Beim Juristentag beklagte der oberste Verfassungsrichter Andreas Voßkuhle die „Vertrauenskrise“ der Politik. Und er verteidigte sich gegen Habermas.

Das Verfassungsgericht will kein Hindernis für die europäische Einigung sein. Bild: dpa

MÜNCHEN taz | „Wer schnell fahren will, braucht eine gute Bremse.“ Mit diesem Bild beschrieb Andreas Voßkuhle, der Präsident des Bundesverfassungsgerichts, die Karlsruher Rolle bei der europäischen Integration. „Nur wenn die Bürger das Vertrauen haben, dass bestimmte Grenzen nicht überschritten werden, sind sie bereit, weitere Integrationsschritte hinzunehmen.“

Insofern erleichtere das Bundesverfassungsgericht im Ergebnis die europäische Einigung und sei kein Hindernis – so sprach Voßkuhle bei einer Diskussion auf dem Deutschen Juristentag in München.

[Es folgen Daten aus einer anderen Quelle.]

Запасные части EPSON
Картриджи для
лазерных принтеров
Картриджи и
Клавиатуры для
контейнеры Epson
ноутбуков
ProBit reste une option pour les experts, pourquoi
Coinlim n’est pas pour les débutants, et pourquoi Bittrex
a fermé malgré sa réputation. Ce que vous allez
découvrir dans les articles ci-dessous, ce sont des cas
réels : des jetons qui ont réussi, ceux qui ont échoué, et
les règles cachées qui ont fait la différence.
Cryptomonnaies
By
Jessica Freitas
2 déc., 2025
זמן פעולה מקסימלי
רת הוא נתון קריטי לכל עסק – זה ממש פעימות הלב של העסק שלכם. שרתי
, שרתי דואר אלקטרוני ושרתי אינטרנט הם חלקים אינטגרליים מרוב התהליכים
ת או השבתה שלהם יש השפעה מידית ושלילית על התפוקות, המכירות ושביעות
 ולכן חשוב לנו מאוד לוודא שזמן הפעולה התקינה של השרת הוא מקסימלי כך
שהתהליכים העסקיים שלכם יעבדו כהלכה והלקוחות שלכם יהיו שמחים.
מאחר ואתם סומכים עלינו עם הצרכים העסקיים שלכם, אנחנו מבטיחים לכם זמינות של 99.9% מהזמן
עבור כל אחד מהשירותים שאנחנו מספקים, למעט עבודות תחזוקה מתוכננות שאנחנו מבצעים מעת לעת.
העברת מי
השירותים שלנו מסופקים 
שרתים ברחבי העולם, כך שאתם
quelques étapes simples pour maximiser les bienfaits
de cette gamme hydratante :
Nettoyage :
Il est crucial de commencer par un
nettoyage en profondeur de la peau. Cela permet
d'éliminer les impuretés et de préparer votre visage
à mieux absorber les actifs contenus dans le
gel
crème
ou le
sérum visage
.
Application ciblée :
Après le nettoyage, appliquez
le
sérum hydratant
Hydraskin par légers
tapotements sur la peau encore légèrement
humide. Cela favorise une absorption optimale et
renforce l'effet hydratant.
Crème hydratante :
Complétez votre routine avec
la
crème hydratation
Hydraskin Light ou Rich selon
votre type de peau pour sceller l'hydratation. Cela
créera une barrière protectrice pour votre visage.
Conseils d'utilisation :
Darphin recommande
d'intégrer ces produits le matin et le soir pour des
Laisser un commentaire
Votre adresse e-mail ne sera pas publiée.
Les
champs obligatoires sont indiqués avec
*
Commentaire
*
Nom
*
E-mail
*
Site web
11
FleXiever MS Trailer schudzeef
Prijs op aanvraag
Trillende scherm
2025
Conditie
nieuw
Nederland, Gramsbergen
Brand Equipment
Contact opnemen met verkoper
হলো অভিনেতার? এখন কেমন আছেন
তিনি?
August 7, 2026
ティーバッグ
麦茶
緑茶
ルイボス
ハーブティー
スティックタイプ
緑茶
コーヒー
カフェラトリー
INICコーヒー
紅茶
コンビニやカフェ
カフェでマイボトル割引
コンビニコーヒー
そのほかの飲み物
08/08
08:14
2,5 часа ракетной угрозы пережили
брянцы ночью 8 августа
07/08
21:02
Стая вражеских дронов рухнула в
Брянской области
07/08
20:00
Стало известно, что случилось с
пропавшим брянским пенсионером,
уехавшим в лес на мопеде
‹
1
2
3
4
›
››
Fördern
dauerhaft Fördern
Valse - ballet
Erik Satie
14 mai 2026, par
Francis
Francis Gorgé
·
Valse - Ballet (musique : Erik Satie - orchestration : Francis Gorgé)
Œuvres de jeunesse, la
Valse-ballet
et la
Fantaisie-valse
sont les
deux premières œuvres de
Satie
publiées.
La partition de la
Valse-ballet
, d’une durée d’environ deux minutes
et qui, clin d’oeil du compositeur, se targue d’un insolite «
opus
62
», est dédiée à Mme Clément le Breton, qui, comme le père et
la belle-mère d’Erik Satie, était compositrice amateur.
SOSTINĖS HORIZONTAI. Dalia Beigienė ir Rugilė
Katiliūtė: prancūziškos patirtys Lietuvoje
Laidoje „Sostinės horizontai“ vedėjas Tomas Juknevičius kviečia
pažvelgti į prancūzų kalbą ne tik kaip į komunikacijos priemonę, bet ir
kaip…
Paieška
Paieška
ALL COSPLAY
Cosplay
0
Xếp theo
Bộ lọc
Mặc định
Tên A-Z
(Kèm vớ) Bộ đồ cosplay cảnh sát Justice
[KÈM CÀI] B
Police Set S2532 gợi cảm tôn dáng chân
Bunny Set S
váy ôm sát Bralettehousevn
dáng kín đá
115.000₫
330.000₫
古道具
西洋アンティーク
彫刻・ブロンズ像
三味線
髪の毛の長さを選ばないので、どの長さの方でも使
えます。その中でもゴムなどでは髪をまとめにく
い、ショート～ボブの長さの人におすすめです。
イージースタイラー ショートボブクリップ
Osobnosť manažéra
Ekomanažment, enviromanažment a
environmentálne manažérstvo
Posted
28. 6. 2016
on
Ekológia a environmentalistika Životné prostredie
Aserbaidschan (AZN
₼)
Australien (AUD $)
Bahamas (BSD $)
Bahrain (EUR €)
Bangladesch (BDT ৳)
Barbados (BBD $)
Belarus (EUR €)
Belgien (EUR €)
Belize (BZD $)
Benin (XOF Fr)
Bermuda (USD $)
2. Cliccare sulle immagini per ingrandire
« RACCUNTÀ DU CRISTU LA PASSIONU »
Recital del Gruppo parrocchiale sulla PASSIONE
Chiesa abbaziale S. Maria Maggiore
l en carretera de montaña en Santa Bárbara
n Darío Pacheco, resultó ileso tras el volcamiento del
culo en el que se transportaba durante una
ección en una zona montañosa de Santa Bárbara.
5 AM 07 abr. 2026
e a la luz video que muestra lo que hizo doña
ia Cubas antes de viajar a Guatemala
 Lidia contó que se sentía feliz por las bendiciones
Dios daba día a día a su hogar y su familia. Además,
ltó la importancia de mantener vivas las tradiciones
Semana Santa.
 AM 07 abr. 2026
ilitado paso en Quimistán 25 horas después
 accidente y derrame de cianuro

Er verteidigte sich dabei gegen den Vorwurf des Philosophen Jürgen Habermas, das Gericht sei in seinem Urteil zum Rettungsfonds ESM nicht mutig genug gewesen. Karlsruhe habe nicht den enormen zusätzlichen „europäischen Legitimationsbedarf“ benannt, den eine gemeinsame Wirtschafts- und Haushaltspolitik mit sich bringe.

Habermas äußerte den Verdacht, dass das Bundesverfassungsgericht eigentlich den Nationalstaat retten will, wenn es sage, dass es die Demokratie verteidige. Erforderlich sei aber mehr Demokratie auf europäischer Ebene – vor allem, wenn dort „transnationale Umverteilungsentscheidungen“ fallen.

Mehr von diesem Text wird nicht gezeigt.